University of Kansas Faces Backlash Over Its Removal of Josephine Meckseper's Flag

LAWRENCE, KANSAS—The Andy Warhol Foundation for the Visual Arts has joined the growing number of organizations that are condemning the University of Kansas’s decision to remove an artwork from its campus after a number of Republican lawmakers called for the institution to take the piece down.

The work by German artist Josephine Meckseper was commissioned by the New York–based nonprofit Creative Time as part of its “Pledge of Allegiance” series. The initiative invited sixteen artists to make flags in response to contemporary political issues. Over the course of the year, the flags were raised at partner institutions across the country.

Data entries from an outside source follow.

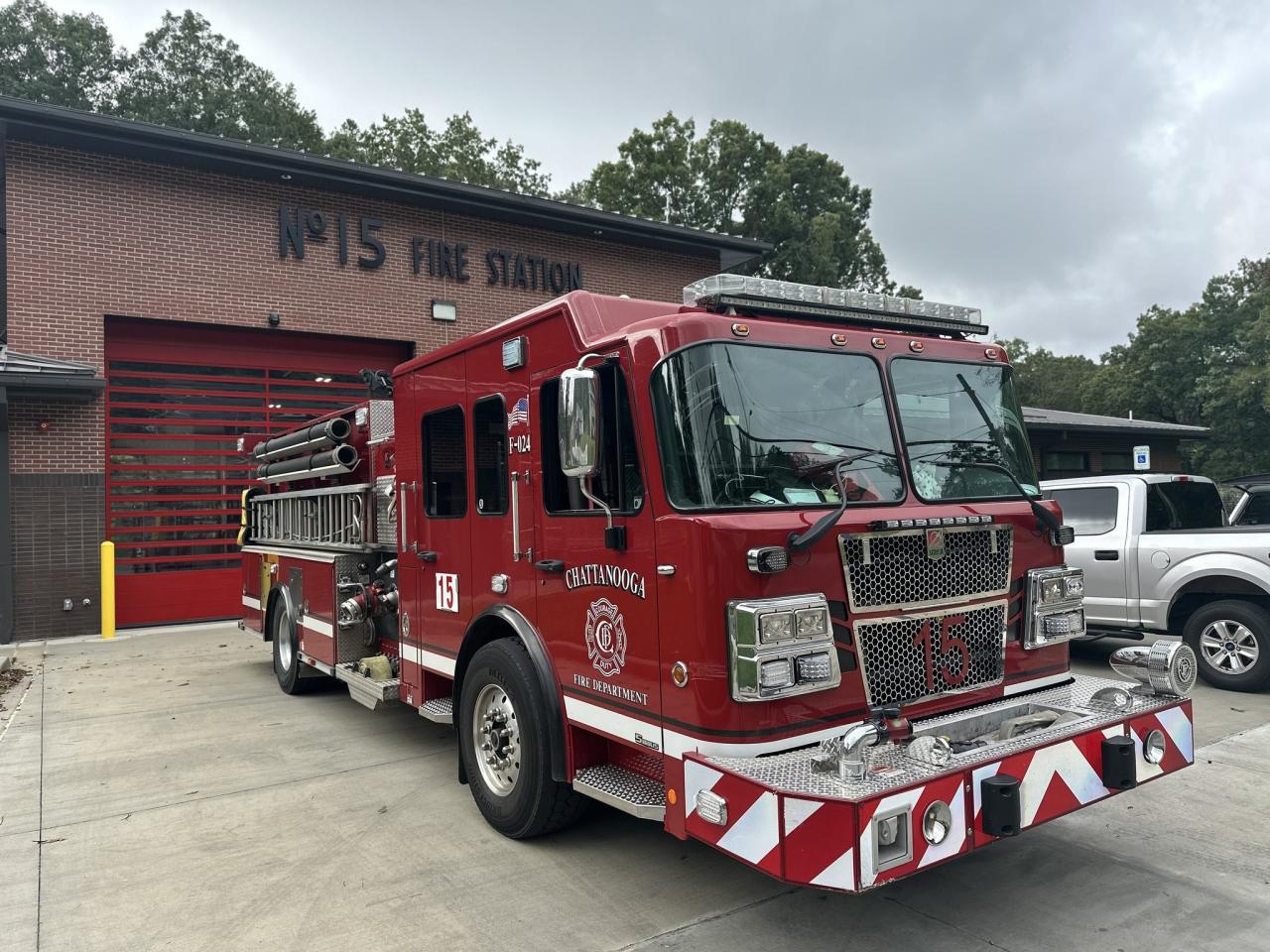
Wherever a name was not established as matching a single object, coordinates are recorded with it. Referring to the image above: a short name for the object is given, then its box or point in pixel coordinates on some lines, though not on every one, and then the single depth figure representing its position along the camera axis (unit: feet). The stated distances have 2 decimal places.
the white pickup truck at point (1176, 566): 22.85
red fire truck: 9.88
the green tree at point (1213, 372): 108.99
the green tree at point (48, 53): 103.09
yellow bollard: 38.09
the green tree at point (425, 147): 114.83
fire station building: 37.68
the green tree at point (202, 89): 108.88
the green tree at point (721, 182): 124.88
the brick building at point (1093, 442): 70.69
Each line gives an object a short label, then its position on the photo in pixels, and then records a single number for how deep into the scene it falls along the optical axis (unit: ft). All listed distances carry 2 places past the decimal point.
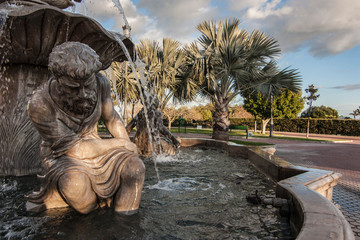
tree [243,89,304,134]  86.48
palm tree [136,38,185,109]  53.83
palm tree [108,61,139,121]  52.03
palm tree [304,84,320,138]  78.59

Among those who voiced their opposition to the piece are Kansas Governor Jeff Colyer and Secretary of State Kris Kobach, who called it a “desecration” of an American symbol. University chancellor Douglas A. Girod ctied public safety concerns as the reason it ultimately, decided to move it from a flagpole on campus, to its current less visible location inside the Spencer Museum of Art, the school’s museum.

In a letter addressed to the chancellor and interim provost, Carl W. Lejuez, Joel Wachs, the president of the Warhol Foundation, strongly urged them to restore the piece to its original location. It read: “We stand with the National Coalition Against Censorship, Foundation for Individual Rights in Education (FIRE), and the American Civil Liberties Union (ACLU) of Kansas in our belief that it is crucial that the work be seen as the artist intended and not be censored as a result of political pressure.”

Wachs also stressed that the foundation is a grant-making organization that has provided “substantial grants” to the Spencer Museum of Art for its exhibition program. He continues by praising the institution’s support of the artist and her work, but argues that the piece does not belong indoors. For Wachs, it is imperative that the flag be raised again so that it can serve its original purpose of generating dialogue.

“Artists play a unique role in our culture, igniting through their work difficult, but necessary, conversations that promote empathy and propel social change,” Wachs wrote. “These voices must not be silenced by those who find them threatening or distasteful.”